Article 2 of the Temporary Agency Workers Directive is intended to ensure the principle of equal treatment is applied to temporary workers with regard to basic terms and conditions of employment. The Agency Workers Regulations implement this principle into domestic law.
In 2016, the claimant brought claims against Angard and RMG ("the Respondents") relating to annual leave and compensation for rest breaks which ended up with a Court of Appeal judgment confirming that agency workers were not entitled under the AWR to be allocated equivalent hours of work to comparable permanent employees. Then, earlier in 2020, in a case involving the same parties the EAT confirmed that the AWR apply even if an agency only supplies workers to one hirer, as was the case in the supply of the claimant by Angard to RMG.
A further judgment - Angard Staffing Solutions Ltd & Anor v Kocur & Anor - has now been handed down by the EAT. This was an appeal concerned with a number of rights conferred by the AWR on workers. The claimant and a colleague, ("the Claimants") had presented twelve complaints of alleged AWR breaches by the same Respondents to the employment tribunal, and were successful in five of them. This resulted in both the Claimants and the Respondents appealing to the EAT on a variety of grounds.
The judgment of the EAT has confirmed that:-
- The right an agency worker has, during an assignment, to be informed by the hirer of any relevant vacant posts with the hirer is a right to be notified on the same basis as directly recruited employees. Its purpose is to give the agency worker the same opportunity as a comparable worker to find permanent employment with the hirer. An agency worker is similarly entitled to be given the same level of information about the vacancy as a directly recruited employee. It is not though a right to be entitled to apply for and be considered for, internal vacancies on the same terms as directly recruited employees.
- The AWR do not entitle agency workers to work the same number of contractual hours as a comparable directly recruited worker. The reference to equal treatment in relation to “the duration of working time” in AWR means that if the hirer sets a maximum period when a comparable employee could be required to work, the hirer could not set a different maximum for agency workers. It does not relate to a minor difference in length of shift as had been the case here.
- Implementing a pay rise for agency workers at a later date than they were implemented for direct employees could potentially be a breach of the AWR. This issue was remitted to a different employment tribunal to determine whether an implied term was ordinarily included in the terms and conditions of direct employees to the effect that pay rises should be implemented within a reasonable period and, if there was such an implied term, whether the agency workers had been treated less favourably than direct employees and/or had suffered loss.
- It was not a breach of the AWR to provide direct employees with half hour "Work Time Listening and Learning" training sessions at a time when the agency workers were expected to carry on with their normal duties. The AWR does not require equality of treatment in relation to the content of working time.
- Giving comparable direct employees first refusal in relation to overtime opportunities did not breach the AWR. The right to equality of treatment in relation to basic working and employment conditions concerned with “overtime” did not extend to a right to equal treatment in relation to opportunities for overtime.

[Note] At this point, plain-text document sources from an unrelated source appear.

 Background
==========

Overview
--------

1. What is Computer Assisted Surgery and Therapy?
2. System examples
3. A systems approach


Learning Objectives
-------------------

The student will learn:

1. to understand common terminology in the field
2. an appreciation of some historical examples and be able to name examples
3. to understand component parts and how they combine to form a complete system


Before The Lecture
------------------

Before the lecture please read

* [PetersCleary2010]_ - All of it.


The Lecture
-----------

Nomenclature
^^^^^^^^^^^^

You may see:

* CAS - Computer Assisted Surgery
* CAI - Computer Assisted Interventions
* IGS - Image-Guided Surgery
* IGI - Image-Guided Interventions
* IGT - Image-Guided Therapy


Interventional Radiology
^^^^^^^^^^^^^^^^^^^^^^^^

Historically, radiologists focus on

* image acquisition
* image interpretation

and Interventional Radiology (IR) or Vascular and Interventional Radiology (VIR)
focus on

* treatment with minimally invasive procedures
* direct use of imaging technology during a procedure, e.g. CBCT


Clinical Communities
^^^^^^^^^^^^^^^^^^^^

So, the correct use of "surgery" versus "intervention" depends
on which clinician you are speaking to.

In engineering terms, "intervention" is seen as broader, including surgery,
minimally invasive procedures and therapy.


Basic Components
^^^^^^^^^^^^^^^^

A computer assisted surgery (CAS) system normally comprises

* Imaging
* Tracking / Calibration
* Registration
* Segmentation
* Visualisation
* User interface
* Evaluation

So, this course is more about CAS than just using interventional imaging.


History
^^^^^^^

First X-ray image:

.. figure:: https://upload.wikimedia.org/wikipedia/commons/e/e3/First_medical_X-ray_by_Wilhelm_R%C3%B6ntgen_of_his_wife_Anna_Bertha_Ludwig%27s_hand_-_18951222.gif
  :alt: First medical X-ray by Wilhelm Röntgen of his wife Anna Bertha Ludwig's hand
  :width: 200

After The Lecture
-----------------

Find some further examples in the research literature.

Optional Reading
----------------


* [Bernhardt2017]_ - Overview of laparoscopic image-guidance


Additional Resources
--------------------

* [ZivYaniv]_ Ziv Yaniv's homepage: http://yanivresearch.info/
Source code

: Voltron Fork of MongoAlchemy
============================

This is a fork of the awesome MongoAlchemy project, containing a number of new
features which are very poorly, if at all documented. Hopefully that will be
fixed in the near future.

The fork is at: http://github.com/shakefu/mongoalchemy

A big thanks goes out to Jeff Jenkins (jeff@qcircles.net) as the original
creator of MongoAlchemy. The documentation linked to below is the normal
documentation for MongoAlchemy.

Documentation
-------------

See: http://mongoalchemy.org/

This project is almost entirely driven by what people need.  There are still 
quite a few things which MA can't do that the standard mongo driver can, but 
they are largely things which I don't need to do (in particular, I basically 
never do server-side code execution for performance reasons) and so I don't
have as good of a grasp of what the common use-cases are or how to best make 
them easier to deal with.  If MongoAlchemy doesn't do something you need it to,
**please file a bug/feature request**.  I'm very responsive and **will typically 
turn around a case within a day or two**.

In any event these particular Claimants would not have been included in the group of employees who had a contractual right to first refusal for overtime.
- The right to equal treatment for basic working and employment conditions relating to “pay” did not extend to a right to the same pay information on pay slips (the agency workers' pay slips provided a less detailed breakdown of pay information). Even if the Claimants has been employed directly they would not have had a contract term which specified a particular level of information on their pay slips.

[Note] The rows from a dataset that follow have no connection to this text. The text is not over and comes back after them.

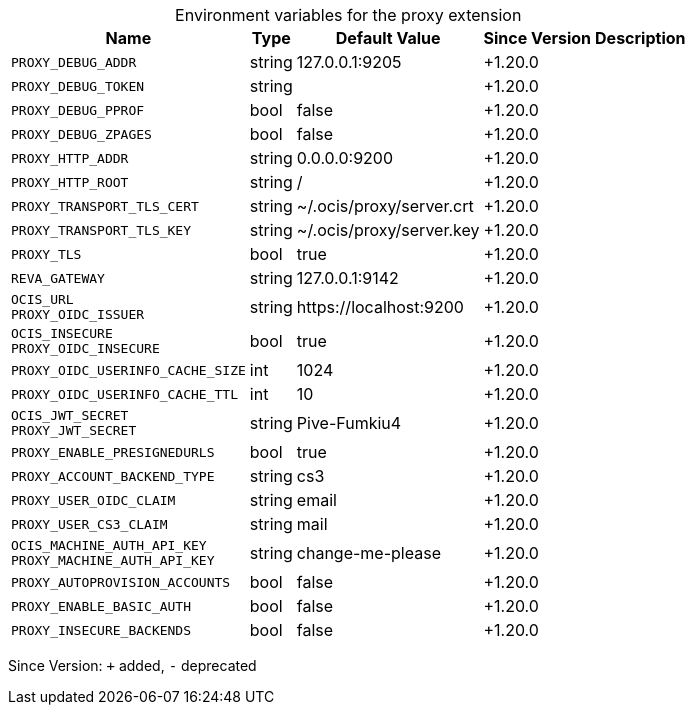 [caption=]
.Environment variables for the proxy extension
[width="100%",cols="~,~,~,~,~",options="header"]
|===
| Name
| Type
| Default Value
| Since Version
| Description

| `PROXY_DEBUG_ADDR`
| string
| 127.0.0.1:9205
| +1.20.0
|

| `PROXY_DEBUG_TOKEN`
| string
|
| +1.20.0
|

| `PROXY_DEBUG_PPROF`
| bool
| false
| +1.20.0
|

| `PROXY_DEBUG_ZPAGES`
| bool
| false
| +1.20.0
|

| `PROXY_HTTP_ADDR`
| string
| 0.0.0.0:9200
| +1.20.0
|

| `PROXY_HTTP_ROOT`
| string
| /
| +1.20.0
|

| `PROXY_TRANSPORT_TLS_CERT`
| string
| ~/.ocis/proxy/server.crt
| +1.20.0
|

| `PROXY_TRANSPORT_TLS_KEY`
| string
| ~/.ocis/proxy/server.key
| +1.20.0
|

| `PROXY_TLS`
| bool
| true
| +1.20.0
|

| `REVA_GATEWAY`
| string
| 127.0.0.1:9142
| +1.20.0
|

| `OCIS_URL` +
`PROXY_OIDC_ISSUER`
| string
| \https://localhost:9200
| +1.20.0
|

| `OCIS_INSECURE` +
`PROXY_OIDC_INSECURE`
| bool
| true
| +1.20.0
|

| `PROXY_OIDC_USERINFO_CACHE_SIZE`
| int
| 1024
| +1.20.0
|

| `PROXY_OIDC_USERINFO_CACHE_TTL`
| int
| 10
| +1.20.0
|

| `OCIS_JWT_SECRET` +
`PROXY_JWT_SECRET`
| string
| Pive-Fumkiu4
| +1.20.0
|

| `PROXY_ENABLE_PRESIGNEDURLS`
| bool
| true
| +1.20.0
|

| `PROXY_ACCOUNT_BACKEND_TYPE`
| string
| cs3
| +1.20.0
|

| `PROXY_USER_OIDC_CLAIM`
| string
| email
| +1.20.0
|

| `PROXY_USER_CS3_CLAIM`
| string
| mail
| +1.20.0
|

| `OCIS_MACHINE_AUTH_API_KEY` +
`PROXY_MACHINE_AUTH_API_KEY`
| string
| change-me-please
| +1.20.0
|

| `PROXY_AUTOPROVISION_ACCOUNTS`
| bool
| false
| +1.20.0
|

| `PROXY_ENABLE_BASIC_AUTH`
| bool
| false
| +1.20.0
|

| `PROXY_INSECURE_BACKENDS`
| bool
| false
| +1.20.0
|
|===

Since Version: `+` added, `-` deprecated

- The scheduling of short breaks for direct employees but not for agency workers was not a breach of the AWR. Both sets of workers were paid at the same rate for their breaks. The timing of breaks was not within the scope of the AWR because it did not concern “the duration of working time”. In any event direct employees had no contractual right to have their shorter breaks scheduled in advance.

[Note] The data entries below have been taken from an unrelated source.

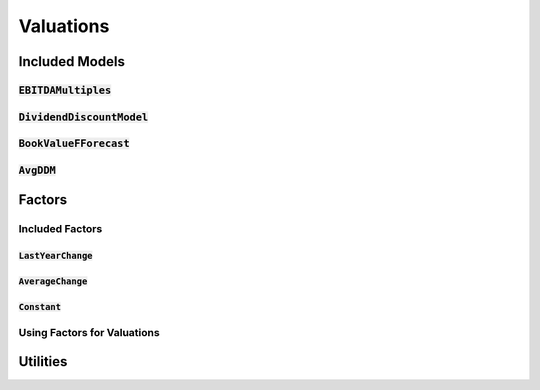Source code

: Valuations
===========


Included Models
-----------------

:code:`EBITDAMultiples`
^^^^^^^^^^^^^^^^^^^^^^^^

:code:`DividendDiscountModel`
^^^^^^^^^^^^^^^^^^^^^^^^^^^^^^

:code:`BookValueFForecast`
^^^^^^^^^^^^^^^^^^^^^^^^^^^

:code:`AvgDDM`
^^^^^^^^^^^^^^^

Factors
--------

Included Factors
^^^^^^^^^^^^^^^^^^

:code:`LastYearChange`
+++++++++++++++++++++++

:code:`AverageChange`
+++++++++++++++++++++++

:code:`Constant`
+++++++++++++++++++++++

Using Factors for Valuations
^^^^^^^^^^^^^^^^^^^^^^^^^^^^^

Utilities
----------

In April this year agency workers benefited from the implementation of two pieces of legislation, the first removing the "Swedish derogation" which, in certain circumstances, allowed agency workers to be engaged on cheaper rates than permanent employees and the second which required temporary work agencies to provide a Key Information Document to agency workers which includes details of rates of pay, who will pay them, how they will be paid and the type of contract they are being engaged on. Going forward their rights will be bolstered by some measures contained in the Good Work Plan (even though not specifically aimed at agency workers) including the right to request a more stable contract after 26 weeks service (included in the Employment Bill).